Comme dans son roman D’après une histoire vraie, ce livre est aussi une réflexion sur l’écriture. L'auteure  analyse le processus douloureux qui consiste à donner vie à ce récit qui l’implique si profondément. Elle met à jour les déchirures, la violence des deuils qui ont touché la famille, les secrets enfouis en chacun d’entre eux. Elle crée - parfois sur des silences, des vides-  à la recherche d’une vérité qui se dérobe.

Ecrire sur sa mère, c’est écrire sur son enfance et celle de sa soeur, sur sa famille, sur la violence de la maladie et les traumatismes de son enfance et de son adolescence. C’est en même temps vouloir rendre compte, au-delà des sentiments ambivalents et de la peur que lui inspirait la malade, de la force de cette femme, de sa douceur, de l’amour qu’elle portait à ses enfants. Car ce récit se veut aussi un hommage. Mais comment rendre compte de la beauté au milieu de cette noirceur. C’est Pierre Soulages, cité en exergue, qui à la réponse :
« Un jour je peignais, le noir avait envahi toute la surface de la toile, sans formes, sans contrastes, sans transparences. (…) Les différences de texture réfléchissaient plus ou moins faiblement la lumière et du sombre émanait une clarté, une lumière picturale, dont le pouvoir émotionnel particulier animait mon désir de peindre. »

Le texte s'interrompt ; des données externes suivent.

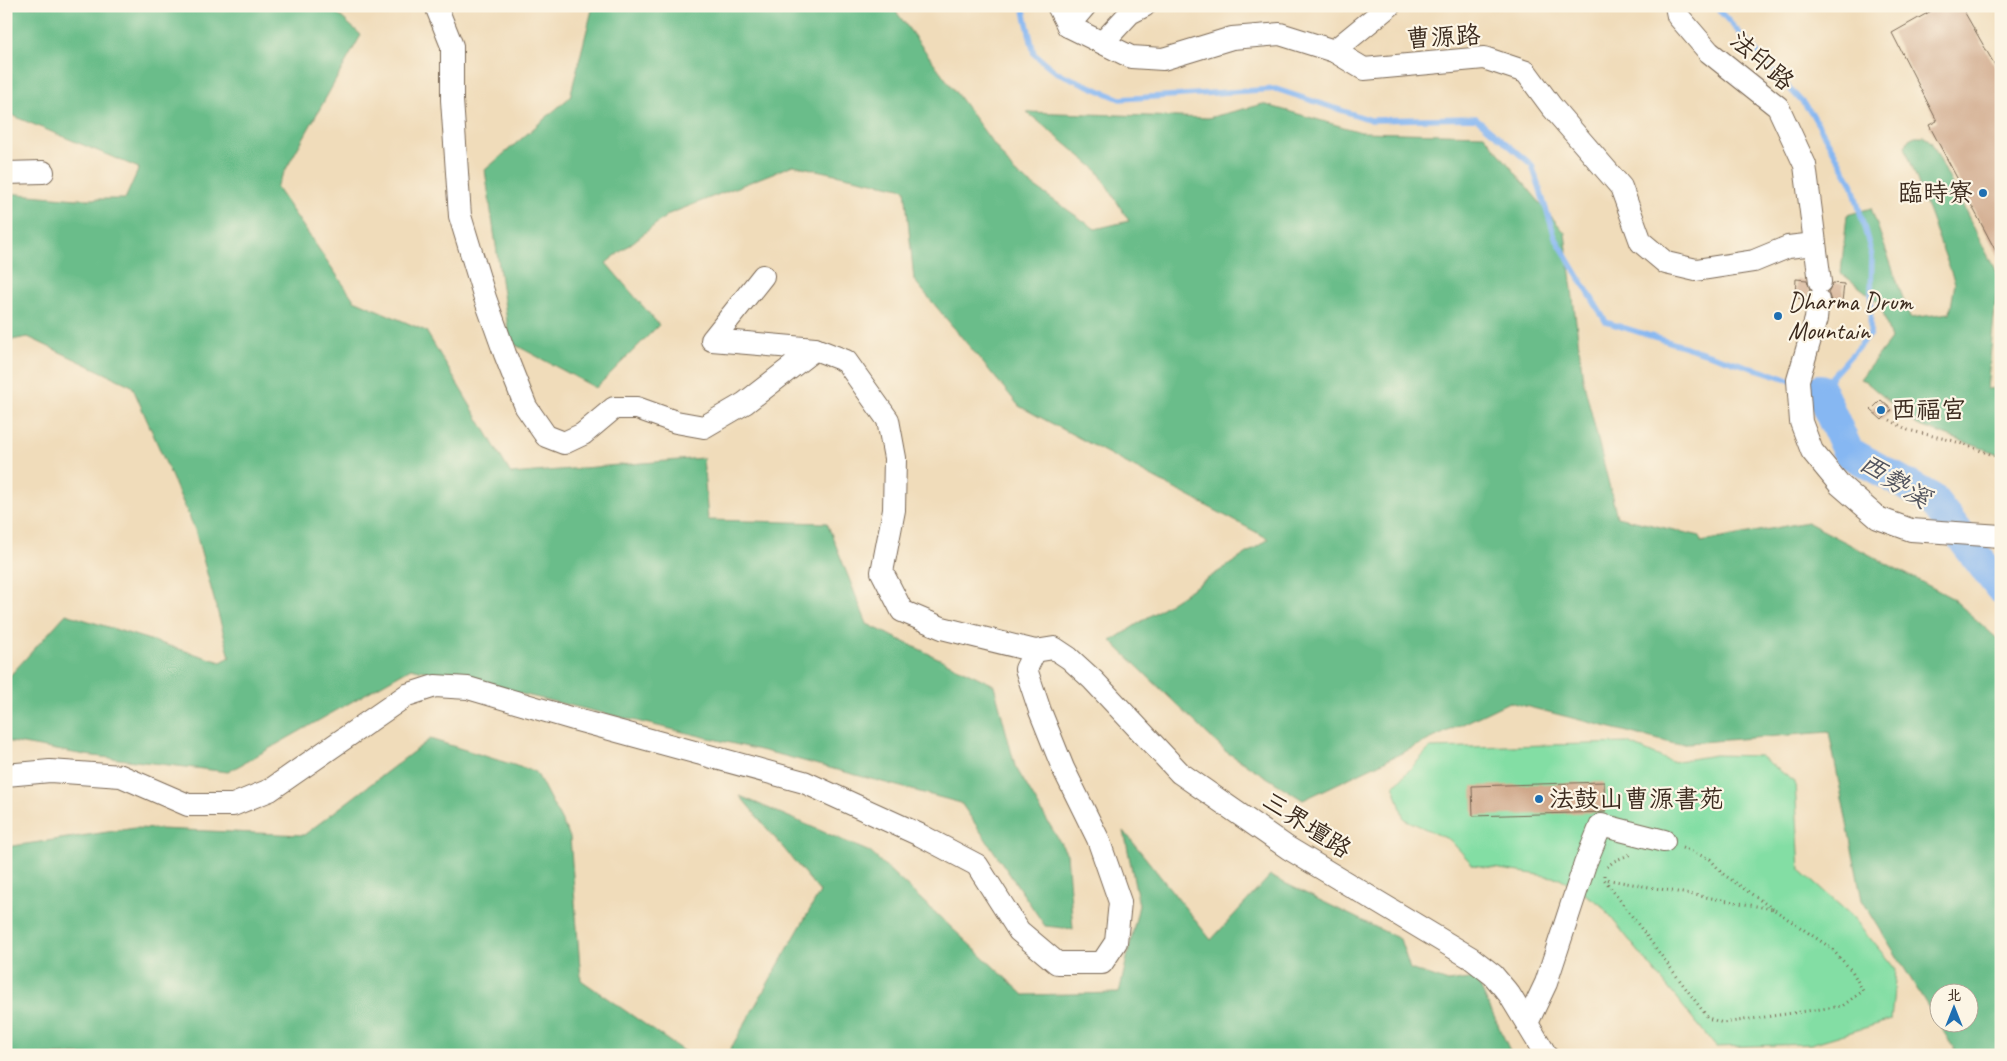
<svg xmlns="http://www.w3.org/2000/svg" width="2007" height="1061" font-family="Caveat,'LXGW WenKai TC',sans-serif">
<rect width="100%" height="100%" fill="#fcf5e5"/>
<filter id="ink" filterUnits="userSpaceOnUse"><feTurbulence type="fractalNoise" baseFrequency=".02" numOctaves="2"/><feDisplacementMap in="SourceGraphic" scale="10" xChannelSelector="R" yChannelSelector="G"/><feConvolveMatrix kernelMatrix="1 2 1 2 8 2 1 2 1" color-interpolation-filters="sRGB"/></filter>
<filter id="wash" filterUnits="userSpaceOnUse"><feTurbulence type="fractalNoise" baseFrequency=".0096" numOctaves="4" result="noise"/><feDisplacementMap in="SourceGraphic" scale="20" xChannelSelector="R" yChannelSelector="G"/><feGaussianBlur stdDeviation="1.12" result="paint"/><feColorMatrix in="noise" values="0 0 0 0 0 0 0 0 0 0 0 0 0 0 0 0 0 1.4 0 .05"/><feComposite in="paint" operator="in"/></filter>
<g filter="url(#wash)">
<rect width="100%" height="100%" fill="#f0dcba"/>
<polygon fill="#83dea4" stroke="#5f8461" points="1628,743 1672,762 1715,755 1760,756 1795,782 1800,870 1852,916 1896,970 1891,1020 1811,1044 1716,1047 1600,904 1560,878 1473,865 1450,840 1404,819 1394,786 1430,748"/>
<g fill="#6abd8a" stroke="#527454" fill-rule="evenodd">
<polygon points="6,6 329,6 361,35 276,187 354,300 426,331 511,474 703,458 708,520 827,523 867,624 994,685 1015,766 1067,854 1073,929 1045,926 961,803 781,755 411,668 228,772 85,755 6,741 6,680 66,614 221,662 230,657 195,530 132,386 28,337 6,341 6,193 77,199 125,199 139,168 6,113"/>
<path d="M 593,6 L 892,6 L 1015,173 L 1095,229 L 1129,221 L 1097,170 L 1027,112 L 1208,118 L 1263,104 L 1361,132 L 1484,135 L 1565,233 L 1583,379 L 1617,517 L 1700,536 L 1701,542 L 1807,522 L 1952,598 L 2001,642 L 2001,1055 L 1958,1055 L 1862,900 L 1829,732 L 1675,744 L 1509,702 L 1303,800 L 1225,751 L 1111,641 L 1269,539 L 1019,406 L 914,280 L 905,189 L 793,165 L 669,214 L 606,263 L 659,325 L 596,388 L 510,342 L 485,170 L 570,97 ZM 1940,994 L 1970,994 L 1970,1024 L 1940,1024 Z"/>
<polygon points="1915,136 1924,136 1931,142 1998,276 1987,389 2001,388 2001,455 1917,425 1865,381 1860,379 1891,339 1880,303 1841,273 1847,215 1871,208 1910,318 1950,313 1955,283 1905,147 1909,139"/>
<polygon points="430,739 536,772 570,837 581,980 689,1055 6,1055 6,847 135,828 304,835"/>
<polygon points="740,796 870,852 1024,995 1119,993 1139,905 1124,831 1211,940 1270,876 1400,939 1410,969 1448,982 1476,978 1512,1055 727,1055 820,892"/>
</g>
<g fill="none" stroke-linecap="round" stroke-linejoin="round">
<g stroke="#86b7f2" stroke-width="5.5">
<polyline points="1023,6 1034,54 1056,72 1120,99 1276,89 1371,120 1476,118 1532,165 1555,237 1606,322 1794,381"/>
<polyline points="1715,6 1811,112 1852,183 1872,256 1870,334 1820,390 1803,384"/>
</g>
<polyline stroke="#86b7f2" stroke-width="32" points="1820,390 1848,452 1932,499 2001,588"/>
</g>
<g id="blocks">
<g fill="#cea587">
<polygon points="1940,6 1961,6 2001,76 2001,261 1929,125 1937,121 1892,33"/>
<polygon points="1796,279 1807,280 1810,290 1805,299 1795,298"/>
<polygon points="1833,283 1844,284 1842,302 1831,301 1828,292"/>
<polygon points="1881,400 1892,410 1882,420 1871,410"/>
<polygon points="1604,782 1605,812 1473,816 1472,786"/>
</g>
</g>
</g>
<g filter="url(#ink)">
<use href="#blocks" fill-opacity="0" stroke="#7a6855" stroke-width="1"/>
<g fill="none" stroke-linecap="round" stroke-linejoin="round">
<defs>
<g id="minor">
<polyline points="436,6 452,46 452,100 460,216 485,298 505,354 526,407 546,436 564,443 583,434 614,408 637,408 676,422 704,427 745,403 815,349 846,361 888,420 895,458 894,510 882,572 902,611 942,628 1035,651 1054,648 1069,658 1093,680 1180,773 1288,848 1471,958 1493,975 1509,994 1546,1055"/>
<polyline points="1058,6 1068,26 1131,57 1163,59 1232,38 1280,34 1334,51 1364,69 1484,58 1526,72 1551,106 1621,187 1641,242 1666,263 1696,270 1754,261 1788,247 1815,244"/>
<polyline points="1676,6 1678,16 1709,52 1778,107 1805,165 1820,282"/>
<polyline points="1068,26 1085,6"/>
<polyline points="1103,42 1130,13 1144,6"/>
<polyline points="1334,51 1389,6"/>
<polyline points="6,173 43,172"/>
<polyline points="763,276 712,340 815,349"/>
<polyline points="1818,300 1816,319 1798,380 1801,422 1812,451 1840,485 1878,518 1911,530 2001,536"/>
<polyline points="6,775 50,771 121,776 188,805 233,805 270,790 407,695 435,686 468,688 577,720 804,782 920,835 977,865 1019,931 1057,963 1102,963 1116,942 1120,902 1098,839 1063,768 1040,711 1026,669 1035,651"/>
<polyline points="1527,1023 1546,983 1585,864 1601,825 1664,841"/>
</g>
</defs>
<use href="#minor" stroke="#7a6855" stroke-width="24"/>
<g stroke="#7a6855" stroke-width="3" stroke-dasharray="1 4" stroke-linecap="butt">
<polyline points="1890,420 1908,430 1954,441 2001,458"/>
<polyline points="1682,848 1710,859 1723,874 1773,909"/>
<polyline points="1607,867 1614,861 1631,854"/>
<polyline points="1604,875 1604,879 1708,1018 1723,1023 1842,1006 1863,991 1852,971 1831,948 1773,909 1604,879"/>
</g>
<use href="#minor" stroke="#fff" stroke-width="22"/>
</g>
</g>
<g fill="#1f6fb2" stroke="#fcf5e5" stroke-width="2">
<circle cx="1983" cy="193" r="5"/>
<circle cx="1778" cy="316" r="5"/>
<circle cx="1881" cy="410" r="5"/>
<circle cx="1539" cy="799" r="5"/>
</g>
<g text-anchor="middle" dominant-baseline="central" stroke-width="4.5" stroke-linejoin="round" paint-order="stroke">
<g font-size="25" fill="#3b2a1e" stroke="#fcf5e5">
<text transform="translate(1443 37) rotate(-3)">曹源路</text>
<text transform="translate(1762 61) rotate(41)">法印路</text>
<text transform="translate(1307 825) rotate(33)">三界壇路</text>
</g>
<g font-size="25" fill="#3b2a1e" stroke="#fcf5e5" text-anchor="start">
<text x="1973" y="193" text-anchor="end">臨時寮</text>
<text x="1788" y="302">Dharma Drum<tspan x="1788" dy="29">Mountain</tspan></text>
<text x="1891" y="410">西福宮</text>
<text x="1549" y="799">法鼓山曹源書苑</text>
</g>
<g font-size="26" font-style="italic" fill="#52545e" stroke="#fcf5e5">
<text transform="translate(1895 481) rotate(32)">西勢溪</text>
</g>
</g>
<rect width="2007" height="1061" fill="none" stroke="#fcf5e5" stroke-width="25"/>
<g transform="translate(1954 1008)"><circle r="24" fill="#fcf5e5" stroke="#afa495"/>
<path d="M0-4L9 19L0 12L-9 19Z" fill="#1f6fb2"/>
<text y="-8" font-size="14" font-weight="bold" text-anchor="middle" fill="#3b2a1e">北</text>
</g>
</svg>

A cet égard le  beau roman de Delphine de Vigan est un tableau de Pierre Soulages :

 Mon instrument n’était plus le noir, mais cette lumière secrète venue du noir.


France : musée Soulages de Rodez  le noir de Pierre Soulages
Pierre Soulages musée de Rodez

lundi 31 août 2015

Delphine Le Vigan : D'après une histoire vraie


D’après une histoire vraie, aux éditions JCLattès,  de Delphine Le Vigan est un livre que j’ai n’ai pu lâcher une fois que je l’ai commencé tant j’ai été happée par l’histoire et par le personnage dont le lecteur ne connaîtra que l’initiale L., mystérieuse et fascinante image du double, allégorie contemporaine du vampire.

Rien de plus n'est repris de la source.